The following report was presented by the Treasurer of London Community Herbalists for our Annual General Meeting in December 2003. It provides a personal account of the history which gives a sense of how the group started. We are developing a timeline of the growth and development of LCH and will post it on this site once it is completed.
This group was born on International Women's Day, March 2002 at a dinner held by Melissas. At that stage we were all relatively newly qualified herbalists, all female, all well fed, wined, relaxed and slightly rowdy and very receptive to Melissa's vision. This was her vision:
Melissa came back from Ecuador (or was it Peru?) excited by the idea that Herbal Medicine could operate as the bridge to span the gap in understanding at the interface between traditional and orthodox medicines. She saw that western herbal medicine could help to put confidence back in to the native traditional medicines particularly within the women who are often the guardians of the more mundane household medicine. I think she was also searching for a way to get back to Ecuador (or is it Peru?)!
Part of our driving force was also the realization that as herbalists we often become isolated and introverted. We often develop a siege mentality of us alone against the orthodox world which can lead to us as individuals becoming dogmatic, protectionist and suspicious of each other.
We all got excited at the vision and saw that a group could be a way of not becoming isolated herbalists, not being a tiny drop in the ocean, instead an actual driving force. To open up to the possibilities and provide support to each other. We all signed up.
The first meeting followed swiftly after and those early meetings were all about ideas, possibilities and dreams. At one of those meetings we decided on world domination on 5 years. Are we still on target or do we need to revise that timescale?
Many of the ideas we held in common; a way of broadening contact with our communities; bringing herbal medicine to all especially those who can't afford it; doing away with pointless shrubbery; making community gardens; using our group as a support for members who had an idea but needed help to make it real; as a social thing; as supervision, as inspiration. My favourite vision is the one where we have a holiday home in Greece where we offer relaxation and treatment for tired herbalists, re-ignite their inspiration and tend their wounds.
In those first meetings, in the first stage there was a sense of being a community of herbalists, like the feeling of the NIMH conference only longer lasting. By April we had decided our name, Melissa and Jessica came up with it and presented it at a meeting in a cunning way: they first suggested something completely unacceptable such as Class Struggle Herbalists after which London Community Herbalists sounded wonderful. It was unanimously passed.
We were also beginning to collect information and tie down the possibilities and by June we had a practice room at Core Arts (a mental health users group) ready for use and funded and the school garden projects were underway. In retrospect this was pretty quick.
I had also written what turned out to be the first of many drafts of our constitution (I'm glad I didn't know then how many times I would write it) and our manifesto. We wrote the manifesto partly because the word sounded so good, a bit magical, an idea made manifest and also because I was trying to avoid writing the constitution.
Then came the second stage which I think of as our long dark teatime of the soul. This stage was to do with tying down the ideas, finding a legal structure, a bank account, a constitution. We had reduced to a core of 5, half of us started working, many of the LCH jobs were boring and although the garden projects were still flourishing we still had no leaflet, no business card and LCH meetings and LCH matters became more of a grind and we began to lose momentum.

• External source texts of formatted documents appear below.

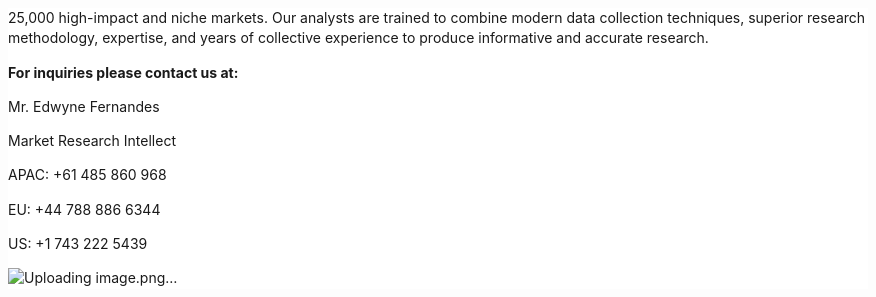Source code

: 25,000 high-impact and niche markets. Our analysts are trained to combine modern data collection techniques, superior research methodology, expertise, and years of collective experience to produce informative and accurate research.</span></p><p><strong>For inquiries please contact us at:</strong></p><p>Mr. Edwyne Fernandes</p><p>Market Research Intellect</p><p>APAC: +61 485 860 968</p><p>EU: +44 788 886 6344</p><p>US: +1 743 222 5439</p>
![Uploading image.png…]()
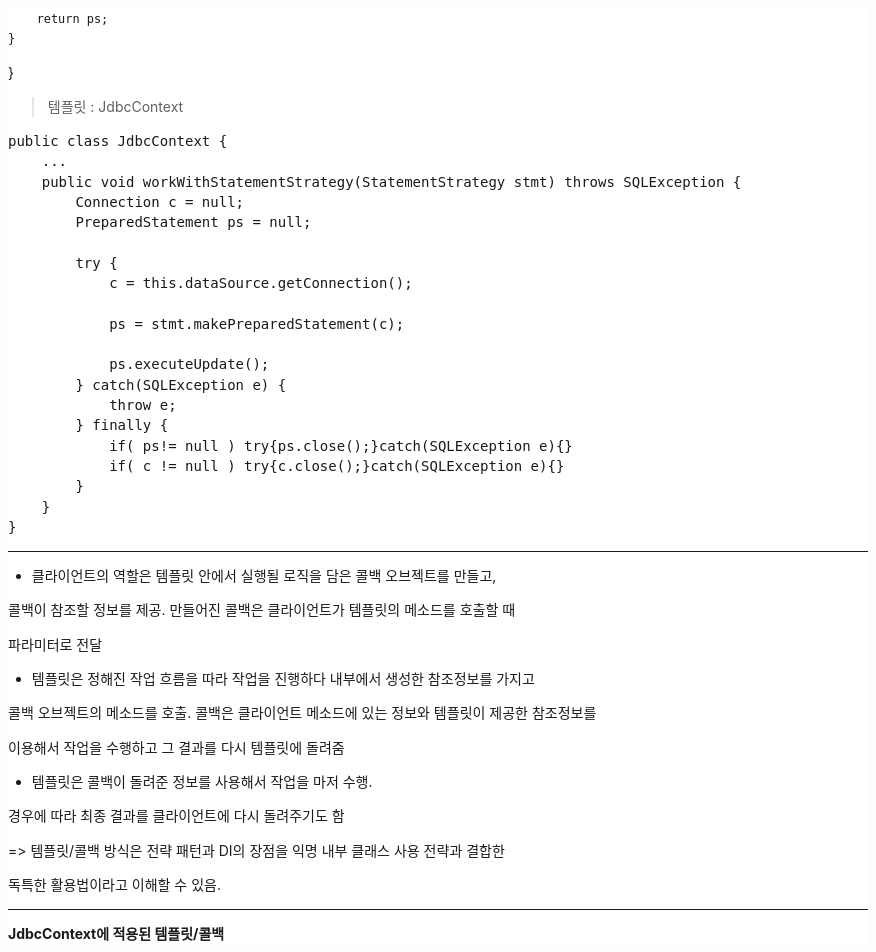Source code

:		return ps;
	}
}
</pre>

> 템플릿 : JdbcContext
<pre>
public class JdbcContext {
	...
	public void workWithStatementStrategy(StatementStrategy stmt) throws SQLException {
		Connection c = null;
		PreparedStatement ps = null;

		try {
			c = this.dataSource.getConnection();

			ps = stmt.makePreparedStatement(c);

			ps.executeUpdate();
		} catch(SQLException e) {
			throw e;
		} finally {
			if( ps!= null ) try{ps.close();}catch(SQLException e){}
			if( c != null ) try{c.close();}catch(SQLException e){}
		}
	}
}
</pre>

---

- 클라이언트의 역할은 템플릿 안에서 실행될 로직을 담은 콜백 오브젝트를 만들고,

콜백이 참조할 정보를 제공. 만들어진 콜백은 클라이언트가 템플릿의 메소드를 호출할 때

파라미터로 전달

- 템플릿은 정해진 작업 흐름을 따라 작업을 진행하다 내부에서 생성한 참조정보를 가지고

콜백 오브젝트의 메소드를 호출. 콜백은 클라이언트 메소드에 있는 정보와 템플릿이 제공한 참조정보를

이용해서 작업을 수행하고 그 결과를 다시 템플릿에 돌려줌

- 템플릿은 콜백이 돌려준 정보를 사용해서 작업을 마저 수행.

경우에 따라 최종 결과를 클라이언트에 다시 돌려주기도 함


=> 템플릿/콜백 방식은 전략 패턴과 DI의 장점을 익명 내부 클래스 사용 전략과 결합한

독특한 활용법이라고 이해할 수 있음.

---

**JdbcContext에 적용된 템플릿/콜백**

More commitment and more members were needed but neither of these things came. There was a feeling that we weren't moving forward. Personalities began to rub. Without dwelling on this or going into detail I feel it's important to look carefully at this time. Now I think that it was a necessary dip which we maybe should have addressed by going back to dealing in ideas, visions and possibilities. Instead of contracting it would have been better to expand, mentally and energetically. Go back to the spirit of LCH. Dream impossible ideas and work out how to make them reality. It was only a stage but it was very painful and defeating. We struggled through slowly in the dark and doubt.
Things did begin to pick up slowly from June 2003: Ali and I gave birth to the constitution and Linda came on board as a fundraiser & development worker. The Infants garden looked lovely, the roof garden became a real possibility and we all went on holiday (LCH already has a history of long summer holidays).
And so here we are. The infant garden is thriving, the children absolutely love it, the teachers steal vegetables from it and it looks beautiful. Several members have given workshops at the school and the teachers have requested more simple home remedy workshops. The practice room at Core Arts is still running and has a body of patients. We have had more funding than I think any of us would have believed and the roof garden has gone from a slightly mad idea to a viable reality; the fence is nearly finished, the design is in its final stage and we are looking at beginning construction of the garden itself in the Autumn.
I believe that on a personal level we have all developed skills we never knew we had, our meetings and minutes are tighter and more professional and our membership is growing. In short Members I believe that we have traveled a long way from that dinner in 2002 and I think we can all be proud of the group that we are still building. I look forward to beginning more projects and I believe the future is full of potential.